◆ **WORK INSTRUCTIONS**:
Can you copy out all the records below with every "absolute pixels" replaced by "screen pixels" and nothing else changed, leaving out the pictures?

◆ **EXERCISE INPUTS**:

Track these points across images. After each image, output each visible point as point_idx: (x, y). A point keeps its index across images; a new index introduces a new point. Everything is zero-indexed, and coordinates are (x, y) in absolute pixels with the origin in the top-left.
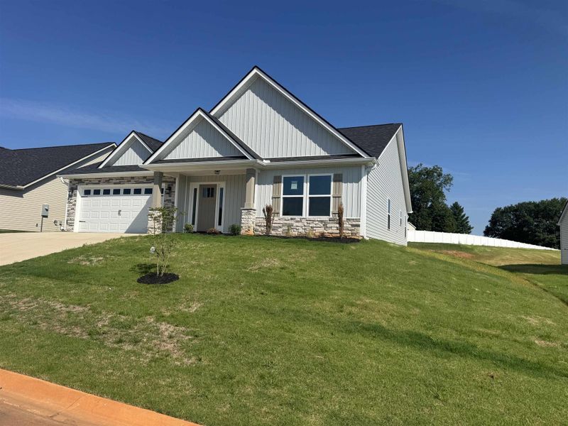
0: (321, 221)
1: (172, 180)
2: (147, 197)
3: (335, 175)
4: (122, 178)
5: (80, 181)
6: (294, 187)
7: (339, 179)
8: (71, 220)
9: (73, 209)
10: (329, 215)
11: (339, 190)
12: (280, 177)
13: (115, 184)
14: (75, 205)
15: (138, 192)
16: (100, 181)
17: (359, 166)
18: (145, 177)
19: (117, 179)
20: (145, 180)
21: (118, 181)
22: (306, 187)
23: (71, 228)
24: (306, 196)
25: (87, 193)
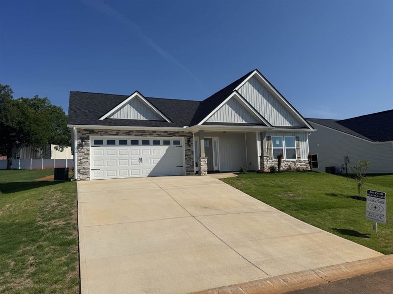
0: (293, 162)
1: (191, 135)
2: (166, 147)
3: (296, 137)
4: (144, 131)
5: (92, 132)
6: (278, 143)
7: (298, 139)
8: (84, 168)
9: (87, 158)
10: (295, 158)
11: (298, 145)
12: (270, 137)
13: (136, 136)
14: (89, 154)
15: (156, 143)
16: (118, 133)
17: (305, 133)
18: (166, 132)
19: (138, 131)
20: (166, 134)
21: (140, 134)
22: (284, 143)
23: (85, 176)
24: (284, 148)
25: (98, 143)
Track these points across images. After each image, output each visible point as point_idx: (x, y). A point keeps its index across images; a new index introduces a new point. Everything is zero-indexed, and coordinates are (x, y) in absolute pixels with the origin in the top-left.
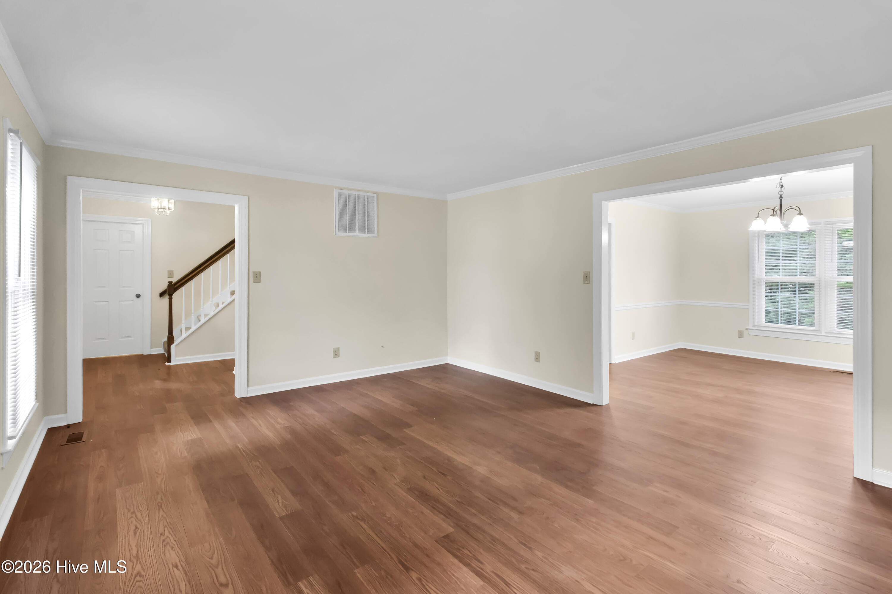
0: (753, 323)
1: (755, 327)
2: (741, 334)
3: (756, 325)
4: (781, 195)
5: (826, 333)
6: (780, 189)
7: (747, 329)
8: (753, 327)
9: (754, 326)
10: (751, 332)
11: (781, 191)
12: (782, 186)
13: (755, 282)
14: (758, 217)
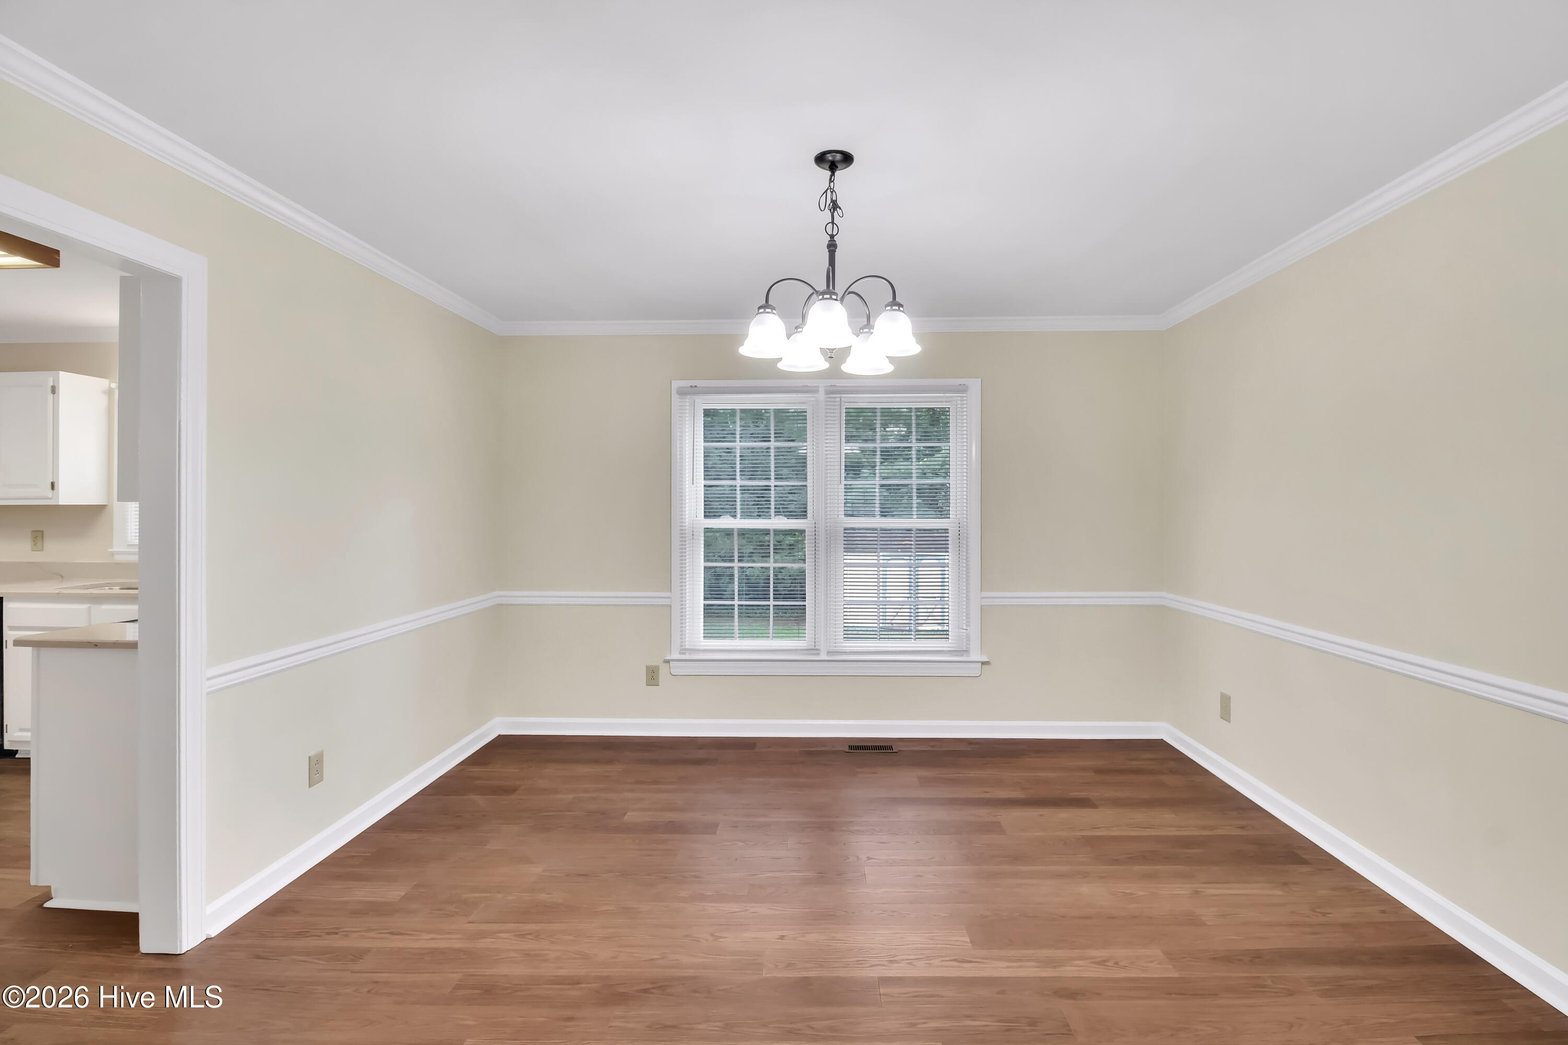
0: (681, 639)
1: (684, 654)
2: (652, 676)
3: (687, 647)
4: (832, 236)
5: (829, 653)
6: (828, 213)
7: (667, 662)
8: (680, 653)
9: (683, 651)
10: (676, 669)
11: (833, 223)
12: (835, 206)
13: (685, 534)
14: (766, 305)
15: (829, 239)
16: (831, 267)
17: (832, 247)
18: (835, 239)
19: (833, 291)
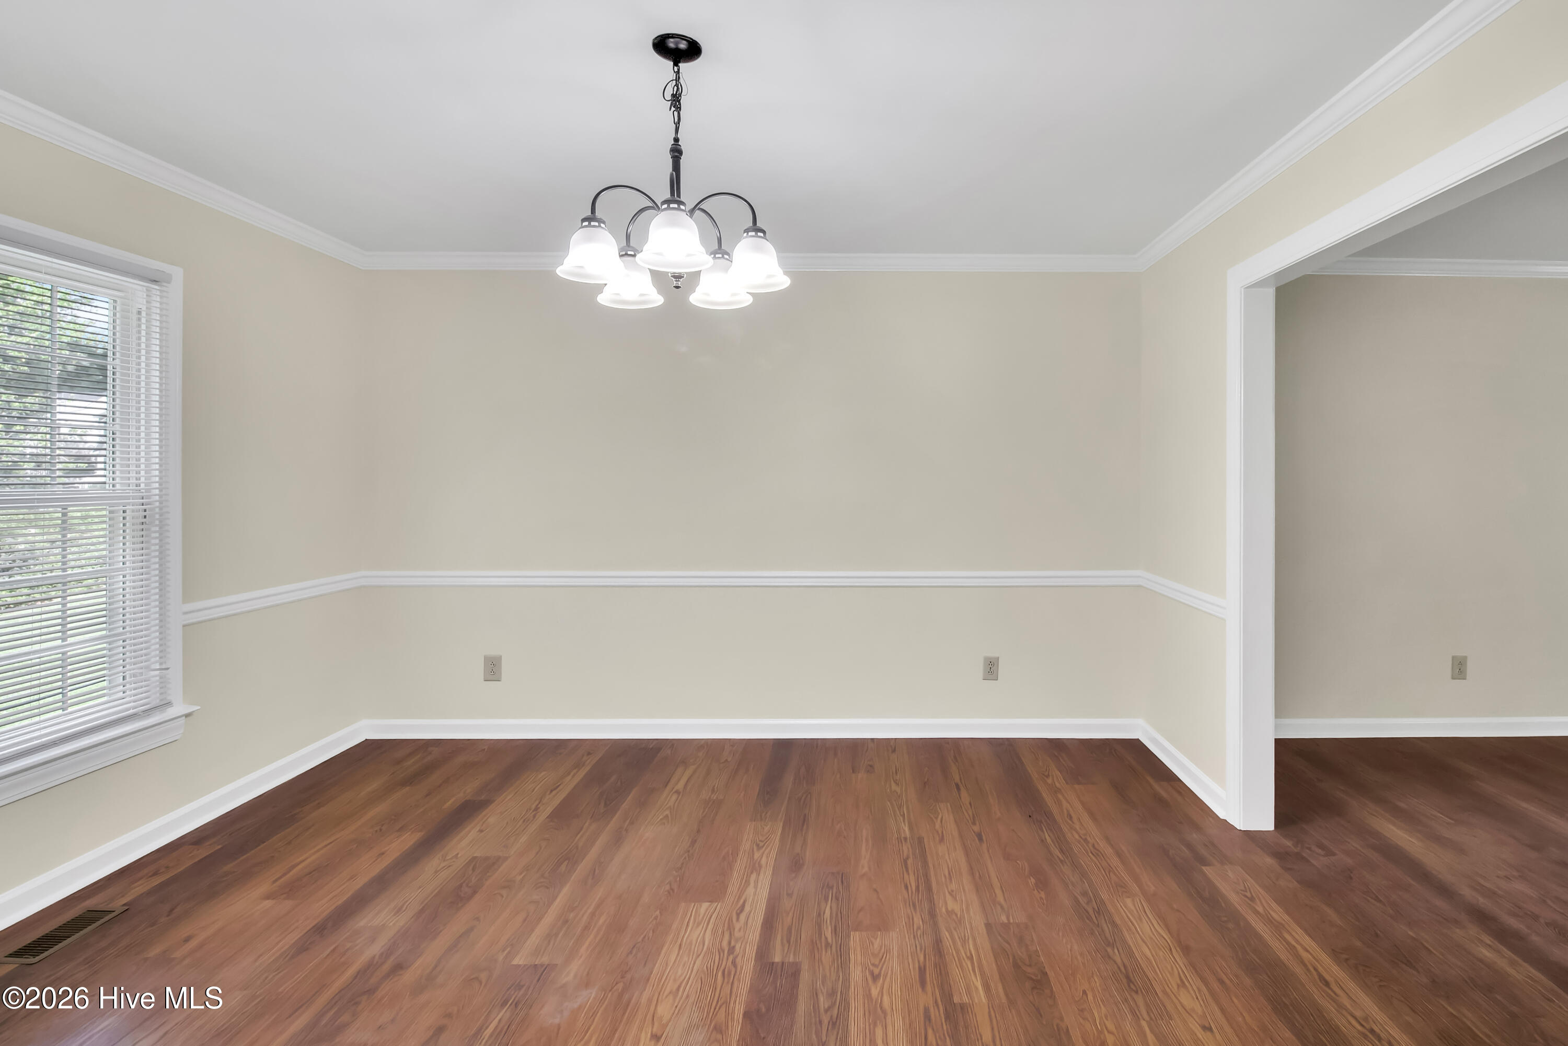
15: (673, 143)
16: (674, 173)
17: (676, 152)
18: (679, 143)
19: (678, 199)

◆ **RESULT**:
Track these points across images. After each image, output each visible point as point_idx: (x, y). A point keeps its index across images; a new index introduces a new point. Everything is zero-indexed, and coordinates are (x, y) in screen pixels with the origin in the top-left.
0: (321, 221)
1: (172, 180)
2: (147, 197)
3: (335, 175)
4: (122, 178)
5: (80, 181)
6: (294, 187)
7: (339, 179)
8: (71, 220)
9: (73, 209)
10: (329, 215)
11: (339, 190)
12: (280, 177)
13: (115, 184)
14: (75, 205)
15: (138, 192)
16: (100, 181)
17: (359, 166)
18: (145, 177)
19: (117, 179)
20: (145, 180)
21: (118, 181)
22: (306, 187)
23: (71, 228)
24: (306, 196)
25: (87, 193)
0: (293, 162)
1: (191, 135)
2: (166, 147)
3: (296, 137)
4: (144, 131)
5: (92, 132)
6: (278, 143)
7: (298, 139)
8: (84, 168)
9: (87, 158)
10: (295, 158)
11: (298, 145)
12: (270, 137)
13: (136, 136)
14: (89, 154)
15: (156, 143)
16: (118, 133)
17: (305, 133)
18: (166, 132)
19: (138, 131)
20: (166, 134)
21: (140, 134)
22: (284, 143)
23: (85, 176)
24: (284, 148)
25: (98, 143)
Track these points across images. After each image, output each visible point as point_idx: (x, y). A point keeps its index across images; a new index introduces a new point. Everything is zero-indexed, and coordinates are (x, y) in screen pixels with the origin in the top-left.
0: (753, 323)
1: (755, 327)
2: (741, 334)
3: (756, 325)
4: (781, 195)
5: (826, 333)
6: (780, 189)
7: (747, 329)
8: (753, 327)
9: (754, 326)
10: (751, 332)
11: (781, 191)
12: (782, 186)
13: (755, 282)
14: (758, 217)
0: (681, 639)
1: (684, 654)
2: (652, 676)
3: (687, 647)
4: (832, 236)
5: (829, 653)
6: (828, 213)
7: (667, 662)
8: (680, 653)
9: (683, 651)
10: (676, 669)
11: (833, 223)
12: (835, 206)
13: (685, 534)
14: (766, 305)
15: (829, 239)
16: (831, 267)
17: (832, 247)
18: (835, 239)
19: (833, 291)
15: (673, 143)
16: (674, 173)
17: (676, 152)
18: (679, 143)
19: (678, 199)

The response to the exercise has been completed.